神殺しのクロノスタシスⅤ〜後編〜

「俺は『HOME』に所属してはいるけど、皇王の命令は聞かないよ。面白ければやってみるけど、面白くないなら何もしない」

…適当過ぎる。

規律もクソもない。

でも…だからこそナツキ様は、ルディシアに声をかけたのだろう。 

ルディシアの興味を引くことが出来れば、ナツキ様は自分の手を汚すことなく、ルーデュニア聖王国を攻撃出来る。
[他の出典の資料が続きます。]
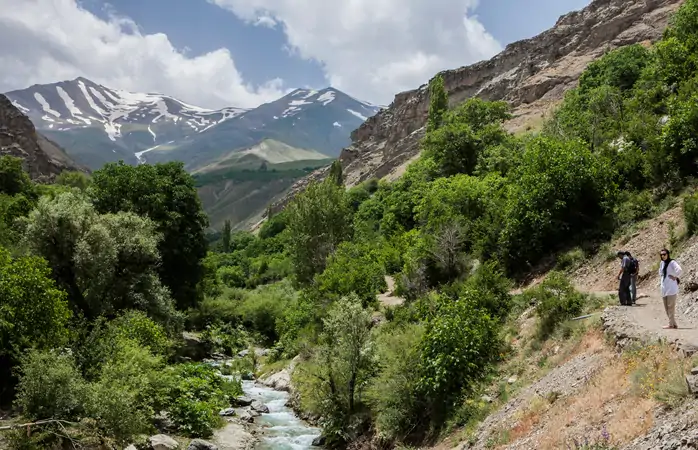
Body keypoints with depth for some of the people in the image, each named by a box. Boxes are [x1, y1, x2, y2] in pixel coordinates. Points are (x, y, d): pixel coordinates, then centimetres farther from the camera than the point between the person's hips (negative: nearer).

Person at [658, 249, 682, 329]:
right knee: (666, 307, 9)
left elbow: (679, 270, -27)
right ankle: (674, 323, 15)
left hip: (671, 288, -8)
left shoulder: (672, 262, -11)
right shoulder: (662, 263, 12)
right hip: (664, 288, 8)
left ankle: (671, 324, -2)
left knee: (670, 306, -6)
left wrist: (675, 277, -14)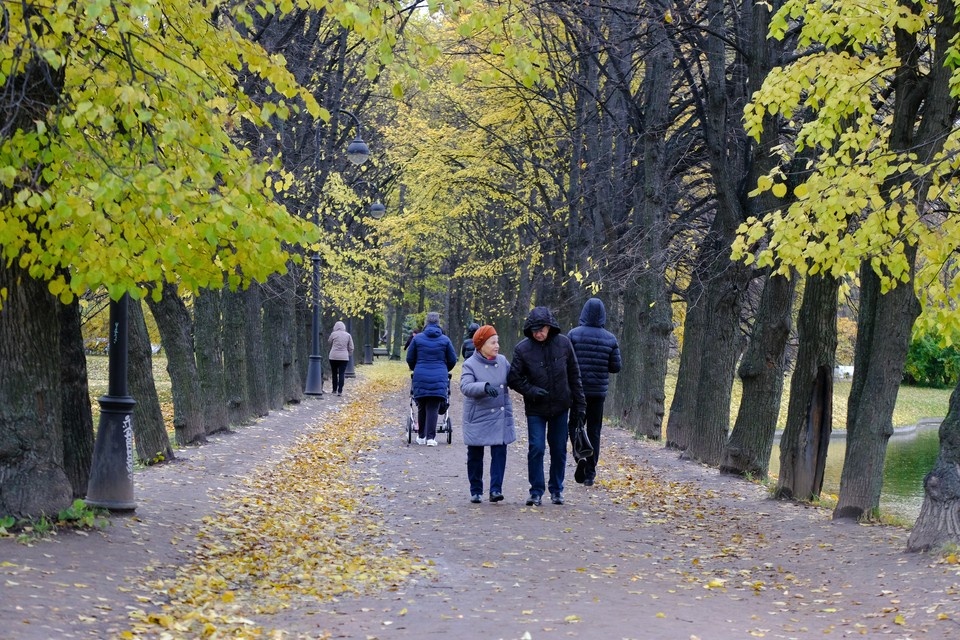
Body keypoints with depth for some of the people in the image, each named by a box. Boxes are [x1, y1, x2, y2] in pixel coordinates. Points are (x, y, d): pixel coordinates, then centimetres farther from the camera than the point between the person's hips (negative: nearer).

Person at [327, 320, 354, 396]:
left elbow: (329, 342, 12)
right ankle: (340, 391, -7)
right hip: (344, 357, 1)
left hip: (333, 357, -1)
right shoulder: (348, 335, 3)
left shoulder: (333, 334, -3)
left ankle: (334, 389, 21)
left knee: (334, 373, 12)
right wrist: (349, 355, 18)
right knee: (342, 374, -1)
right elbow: (351, 348, 6)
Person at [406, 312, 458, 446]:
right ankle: (430, 437, -9)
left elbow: (410, 358, 9)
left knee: (422, 407, 12)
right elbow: (452, 360, 9)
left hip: (420, 377, 1)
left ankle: (421, 436, 19)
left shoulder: (417, 338, 3)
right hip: (439, 378, -1)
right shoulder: (445, 340, 3)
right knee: (433, 408, -1)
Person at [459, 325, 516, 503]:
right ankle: (476, 491, 19)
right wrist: (485, 387, -40)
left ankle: (495, 489, -5)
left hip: (499, 417, 3)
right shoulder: (470, 364, -10)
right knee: (475, 455, 7)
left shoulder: (502, 362, 4)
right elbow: (465, 387, -25)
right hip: (477, 418, -3)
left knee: (499, 452, -7)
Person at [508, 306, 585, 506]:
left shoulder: (563, 344, -5)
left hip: (560, 407, 2)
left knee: (559, 450, 9)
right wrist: (530, 391, -19)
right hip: (535, 409, -2)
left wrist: (579, 403, 3)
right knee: (536, 448, -7)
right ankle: (536, 492, 4)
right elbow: (513, 379, -3)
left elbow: (574, 375, 3)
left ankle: (556, 490, 23)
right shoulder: (523, 349, -11)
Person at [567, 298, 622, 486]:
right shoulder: (610, 339, -2)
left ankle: (580, 456, -15)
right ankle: (590, 472, 9)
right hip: (599, 391, 2)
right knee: (594, 430, 9)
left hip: (577, 389, -2)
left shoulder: (573, 334, -8)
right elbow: (616, 366, 0)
もし万が一何かあったとしても、「皇王の命令ではなく、ルディシアの独断である」と言い訳することも出来る。

しっかり予防線を張ってから、行動に移した訳だ。

ルディシアの性格的に、興味をそそるようなことを言えば、ルディシアが勝手に動いてくれる。

そう踏んだからこそ、ルディシアに話を持ちかけた。

面白がったルディシアが、暇潰しがてらにイーニシュフェルト魔導学院を攻撃することを期待して…。
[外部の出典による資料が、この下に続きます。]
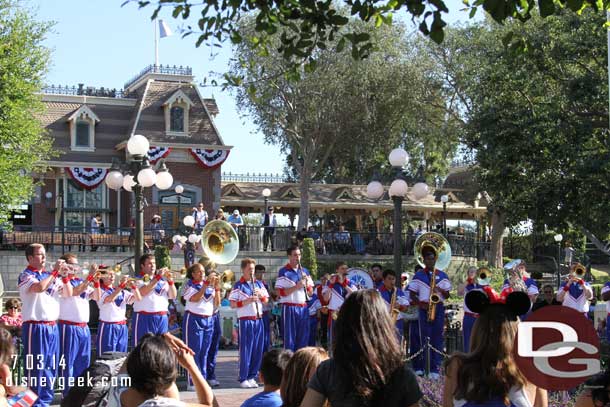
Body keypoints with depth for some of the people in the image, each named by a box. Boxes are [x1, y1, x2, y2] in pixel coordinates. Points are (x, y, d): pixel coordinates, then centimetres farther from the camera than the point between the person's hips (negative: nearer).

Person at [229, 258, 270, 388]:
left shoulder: (259, 283, 13)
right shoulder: (238, 286, -3)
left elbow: (266, 300, 18)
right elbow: (232, 305, -8)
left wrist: (261, 295, -3)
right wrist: (247, 301, -19)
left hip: (258, 320, 5)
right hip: (245, 320, -5)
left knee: (258, 350, 5)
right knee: (245, 350, -4)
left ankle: (252, 377, 15)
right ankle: (243, 379, 1)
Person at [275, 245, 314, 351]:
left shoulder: (305, 271, 14)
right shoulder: (283, 272, -4)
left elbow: (311, 293, 16)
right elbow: (280, 292, -11)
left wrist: (307, 285, -5)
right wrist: (296, 287, -19)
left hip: (303, 308, 5)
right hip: (289, 308, -5)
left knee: (303, 338, 7)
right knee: (290, 338, -2)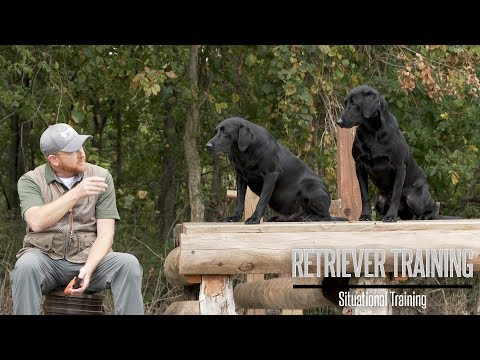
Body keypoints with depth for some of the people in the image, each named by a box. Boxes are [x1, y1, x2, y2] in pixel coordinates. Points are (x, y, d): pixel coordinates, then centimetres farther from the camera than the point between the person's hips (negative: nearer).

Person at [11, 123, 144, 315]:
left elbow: (105, 234, -3)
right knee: (27, 266, -35)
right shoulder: (30, 181, -1)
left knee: (128, 263, -26)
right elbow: (36, 222, -20)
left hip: (89, 258, 2)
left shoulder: (102, 177, 3)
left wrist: (88, 269, -21)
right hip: (46, 257, -2)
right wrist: (77, 193, -25)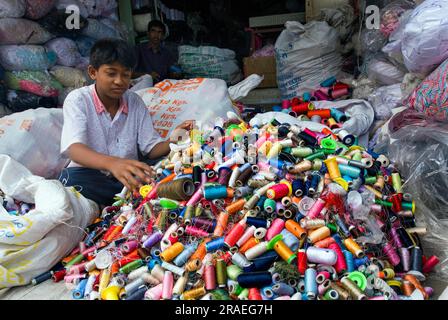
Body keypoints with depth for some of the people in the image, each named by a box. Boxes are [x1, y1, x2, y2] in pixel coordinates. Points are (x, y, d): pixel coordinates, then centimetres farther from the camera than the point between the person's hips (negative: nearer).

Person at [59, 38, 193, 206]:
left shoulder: (135, 101, 4)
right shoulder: (77, 100, -9)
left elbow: (151, 149, 2)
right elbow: (73, 149, -27)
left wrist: (172, 141, -23)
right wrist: (112, 163, -48)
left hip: (128, 176, 4)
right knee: (72, 179, -37)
…こういうところを見るに、やはりナツキ様は馬鹿ではない。

むしろ、一端の策略家じゃないか。

自分の手は一切汚さずに、ルーデュニア聖王国に手出しするとは…。

万が一、ルディシアが捕まったとしても。

ナツキ様にとっては、忠誠心の薄い、扱いづらい部下を一人失っただけだ。

特に痛くも痒くもない。

そこまで計算して、今回の件を実行したのだろう。

…危うい人だ。

ルディシアはそれを理解しているのかいないのか、あっけらかんとして言った。

「その大魔導師は、口から火を噴いたり目からビームを出したりするんだって。あれって本当?」

「…だってよ、シルナ。目からビーム出せ」

「えっ、ちょ…それは無理…」

…ナツキ様よ。
 
ルディシアを焚き付ける為とはいえ…ちょっと噂の誇張が過ぎるぞ。